Consistency and convergence rate of phylogenetic inference via regularization

How frequently are genes transferred horizontally? A popular means of addressing this question involves building phylogenetic trees on many genes, and looking for genes that end up in surprising places. For example, if we have a lineage B that got a gene from lineage A, then a tree for that gene will have B’s version of that gene descending from an ancestor of A, which may be on the other side of the tree.

Using this approach requires that we have accurate trees for the genes. That means doing a good job with our modeling and inference, but it also means having data with plenty of the mutations which give signal for tree building. Unfortunately, sometimes we don’t have such rich data, but we’d still like to do such an analysis.

A naïve approach is just to run the sequences we have through maximum-likelihood tree estimation software and take the best tree for each gene individually, figuring that this is the best we can do with our incomplete data. However, noisy estimates with our sparse data will definitely bias our estimates of the impact of horizontal gene transfer (HGT) upwards. That is, if we get trees that are inaccurate in lots of random ways, it’s going to look like a lot of HGT.
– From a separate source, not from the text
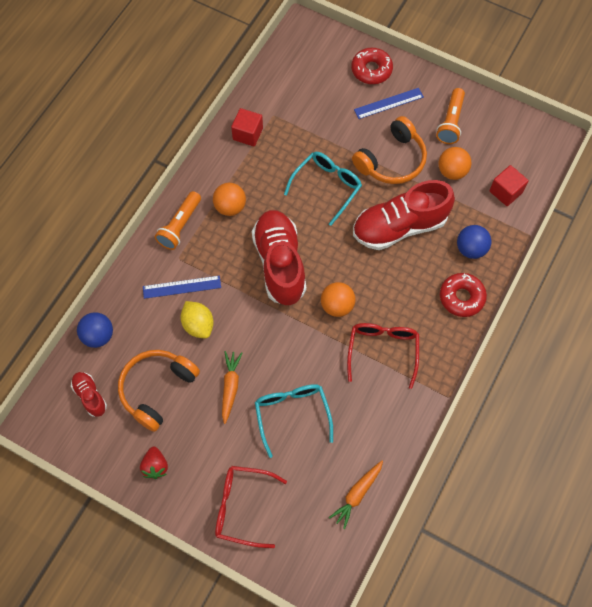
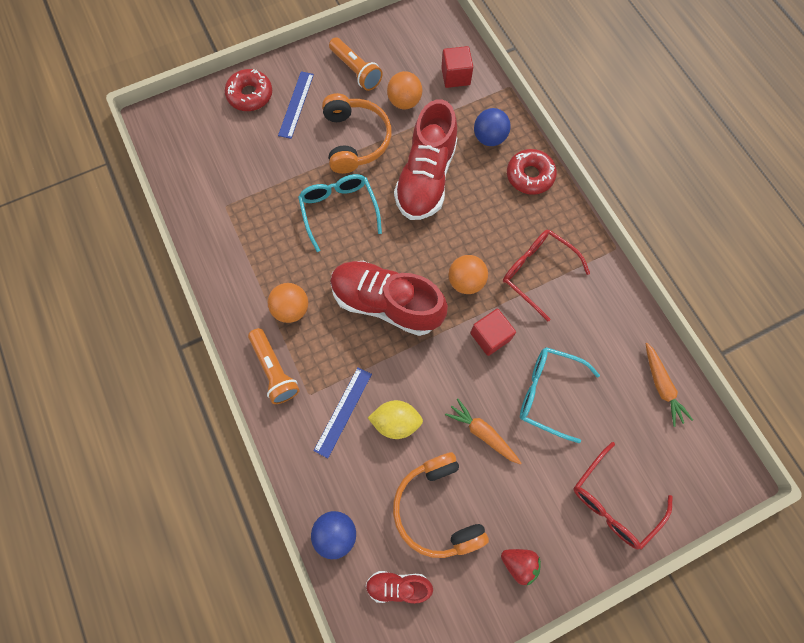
camera: 55 degrees left, 5 degrees up
(248, 134) = (226, 242): red cube -> red cube (490, 336)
We can do better by adding extra information into the inferential problem. For example, in this case we know that gene evolution is linked with species evolution. Thus in the absence of evidence to the contrary, it makes sense to assume that the gene tree follows a species tree. From a statistical perspective, this motivates a shrinkage estimator, which combines other information with the raw data in order to obtain an estimator with better properties than estimation using the data alone.

One way of doing this is to take a Bayesian approach to the full estimation problem, which might involve priors on gene trees that pull them towards the species tree using a generative model; this approach has been elegantly implemented in phylogenetics by programs such as PHYLDOG, SPIMAP and *BEAST. These programs are principled yet somewhat computationally expensive.

Another direction involves taking some sort of distance between the gene and species tree, and working to trade off a good value of the phylogenetic likelihood versus a good (small) value for this distance. This distance-based approach works surprisingly well! A 2013 paper by Wu et al proposed a method called TreeFix, which they showed performed almost as well as full SPIMAP inference, even in simulations under the SPIMAP generative model! The cartoon above is from their paper, and illustrates that it makes sense to trade off some likelihood (height) for a lower reconciliation cost (lighter color).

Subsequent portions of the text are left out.